The End of History and the Last Man combines a wide range of subjects: history, philosophy, political theory, international relations, economics and psychology to build a coherent model of human history. Fukuyama shows insightfulness and lucidity in this enormous undertaken – he is an intellectual heavyweight.
The book argues that History ends with Liberal Democracy in the political sphere and the free-market in the economic sphere. Its critics contend that it is merely western triumphalism at the end of the Cold War. However, this book is anything but triumphant. Fukuyama analysis the type of man (hence the second, often over-looked, part of the title “…and the Last Man”) living at the end of History. Fukuyama does not like what he sees: the Last Man has no higher ideals above his own health. He lives solely to prolong his existence. He is risk averse; a weak pitiful creature scared of death.

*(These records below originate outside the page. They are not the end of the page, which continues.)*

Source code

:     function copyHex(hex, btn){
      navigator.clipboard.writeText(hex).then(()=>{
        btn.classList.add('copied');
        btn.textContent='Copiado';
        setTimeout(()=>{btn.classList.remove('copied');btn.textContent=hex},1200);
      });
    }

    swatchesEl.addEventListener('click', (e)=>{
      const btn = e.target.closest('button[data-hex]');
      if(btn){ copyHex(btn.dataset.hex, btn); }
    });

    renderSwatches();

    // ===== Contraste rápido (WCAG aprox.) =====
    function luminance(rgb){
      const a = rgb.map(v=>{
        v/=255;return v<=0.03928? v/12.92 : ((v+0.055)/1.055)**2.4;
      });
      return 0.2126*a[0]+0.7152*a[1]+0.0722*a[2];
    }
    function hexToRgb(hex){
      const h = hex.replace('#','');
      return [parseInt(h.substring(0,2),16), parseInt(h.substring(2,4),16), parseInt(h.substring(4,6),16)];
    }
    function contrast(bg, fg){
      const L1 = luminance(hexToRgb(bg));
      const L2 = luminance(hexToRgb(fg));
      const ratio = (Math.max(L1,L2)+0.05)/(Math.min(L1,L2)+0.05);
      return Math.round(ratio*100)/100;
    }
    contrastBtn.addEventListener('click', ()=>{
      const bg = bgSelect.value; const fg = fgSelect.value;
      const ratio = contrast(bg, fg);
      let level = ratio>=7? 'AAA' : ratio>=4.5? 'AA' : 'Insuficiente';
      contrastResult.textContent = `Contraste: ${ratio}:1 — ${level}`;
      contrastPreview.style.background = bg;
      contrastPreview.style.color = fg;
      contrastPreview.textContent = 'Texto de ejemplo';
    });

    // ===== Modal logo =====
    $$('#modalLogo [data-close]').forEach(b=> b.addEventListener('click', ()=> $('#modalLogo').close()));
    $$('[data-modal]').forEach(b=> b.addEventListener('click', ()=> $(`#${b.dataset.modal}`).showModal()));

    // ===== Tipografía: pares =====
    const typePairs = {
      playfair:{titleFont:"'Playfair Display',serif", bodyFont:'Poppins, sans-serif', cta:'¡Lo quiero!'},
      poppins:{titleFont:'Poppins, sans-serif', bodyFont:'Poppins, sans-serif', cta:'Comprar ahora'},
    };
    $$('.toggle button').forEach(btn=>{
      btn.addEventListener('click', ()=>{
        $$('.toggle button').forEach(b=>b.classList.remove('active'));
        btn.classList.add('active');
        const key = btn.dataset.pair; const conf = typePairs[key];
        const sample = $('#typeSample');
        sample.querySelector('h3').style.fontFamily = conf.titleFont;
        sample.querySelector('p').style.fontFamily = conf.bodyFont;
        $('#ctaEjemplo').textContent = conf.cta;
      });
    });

One reviewer of the book gives it one star because Fukuyama uses the Hegelian historical paradigm. However, this is only half the story because Fukuyama builds two independent, although complementary, views of history’s linearity: one Hegelian the other based on improving technology and increasing scientific knowledge. Hence even if you are not Hegelian you can still largely agree with Fukuyama’s arguments.
This is one of my favourite books and it is impossible to do Fukuyama’s clever, finely balanced juxtaposed arguments justice. I can only recommend reading the book. Finally, because this book embraces so many subjects it has made me want to explore many of the ideas behind the arguments.